What is it?

A new type of coronavirus was detected in late 2019. This virus can cause a severe respiratory illness called coronavirus disease (COVID-19).

The most common symptoms include fever and respiratory symptoms such as cough, shortness of breath and a sore throat. For many people, COVID–19 only causes mild symptoms. Some people such as children and young adults often have no symptoms. But some people are more at risk of having severe symptoms. This includes the elderly and people with pre-existing medical conditions.

 

How is it spread?

The virus spreads through close contact with a person while they are infectious. People start becoming infectious 24 hours before showing symptoms and remain infectious until the symptoms stop.
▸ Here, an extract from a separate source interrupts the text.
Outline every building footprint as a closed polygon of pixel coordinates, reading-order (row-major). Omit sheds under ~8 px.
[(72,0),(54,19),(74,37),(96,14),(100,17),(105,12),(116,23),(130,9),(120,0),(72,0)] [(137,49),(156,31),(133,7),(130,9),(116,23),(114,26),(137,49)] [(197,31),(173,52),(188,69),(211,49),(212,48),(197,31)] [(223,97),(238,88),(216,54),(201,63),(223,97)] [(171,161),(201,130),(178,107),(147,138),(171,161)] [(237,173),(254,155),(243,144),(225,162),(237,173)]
Close contact is defined as:

  • More than 15 minutes face-to-face contact or
  • Spending two hours or more in the same room
  • Living in the same household or household-like setting
  • Direct contact with body fluids or laboratory specimens of a confirmed case
  • Sitting within two rows of a confirmed case on an aeroplane

 

What will my GP do now?

Your GP will decide if you need testing. There are strict criteria for testing COVID-19. As of 24 March 2020, NSW Health recommends testing any person living in south western Sydney who has:

  • A current or recent fever (temperature of 38° Celsius or higher), or
  • An acute respiratory infection (cough, shortness of breath, sore throat)

If you test positive for COVID-19, you will be notified by either your GP or a local health district clinician.

 

What will happen if I test positive?

Your care may be provided by your GP or someone from the local health district. They will be in regular contact with you to monitor your symptoms. This may be done using telehealth (talking over the internet or phone instead of face-to-face).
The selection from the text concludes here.